[Provided records Boundary: Start]
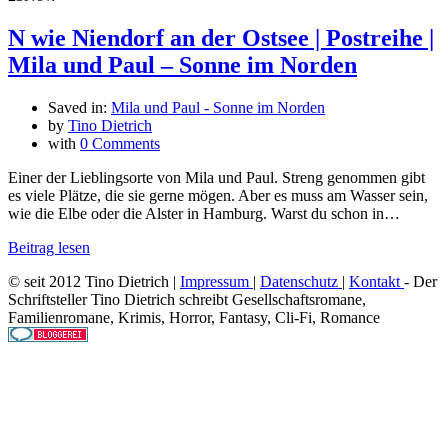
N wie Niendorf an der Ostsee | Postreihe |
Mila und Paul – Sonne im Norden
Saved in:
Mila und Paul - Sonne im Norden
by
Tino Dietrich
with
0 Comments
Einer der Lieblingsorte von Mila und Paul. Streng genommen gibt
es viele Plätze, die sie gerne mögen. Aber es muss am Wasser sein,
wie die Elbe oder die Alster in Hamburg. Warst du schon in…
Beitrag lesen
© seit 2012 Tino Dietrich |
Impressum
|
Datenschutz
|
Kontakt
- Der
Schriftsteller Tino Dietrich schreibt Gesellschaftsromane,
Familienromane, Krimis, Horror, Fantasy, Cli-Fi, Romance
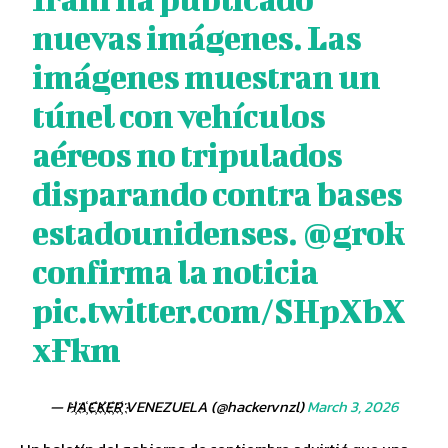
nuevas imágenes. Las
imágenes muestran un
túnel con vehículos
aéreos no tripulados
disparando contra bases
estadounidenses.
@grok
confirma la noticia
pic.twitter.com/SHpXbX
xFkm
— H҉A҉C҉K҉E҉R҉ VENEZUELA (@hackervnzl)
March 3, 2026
[Provided records Boundary: End]
▶ Goal of the exercise
Return each record above as it stands. Pictures stay out.

▶ Result of the task
N wie Niendorf an der Ostsee | Postreihe |
Mila und Paul – Sonne im Norden
Saved in:
Mila und Paul - Sonne im Norden
by
Tino Dietrich
with
0 Comments
Einer der Lieblingsorte von Mila und Paul. Streng genommen gibt
es viele Plätze, die sie gerne mögen. Aber es muss am Wasser sein,
wie die Elbe oder die Alster in Hamburg. Warst du schon in…
Beitrag lesen
© seit 2012 Tino Dietrich |
Impressum
|
Datenschutz
|
Kontakt
- Der
Schriftsteller Tino Dietrich schreibt Gesellschaftsromane,
Familienromane, Krimis, Horror, Fantasy, Cli-Fi, Romance
nuevas imágenes. Las
imágenes muestran un
túnel con vehículos
aéreos no tripulados
disparando contra bases
estadounidenses.
@grok
confirma la noticia
pic.twitter.com/SHpXbX
xFkm
— H҉A҉C҉K҉E҉R҉ VENEZUELA (@hackervnzl)
March 3, 2026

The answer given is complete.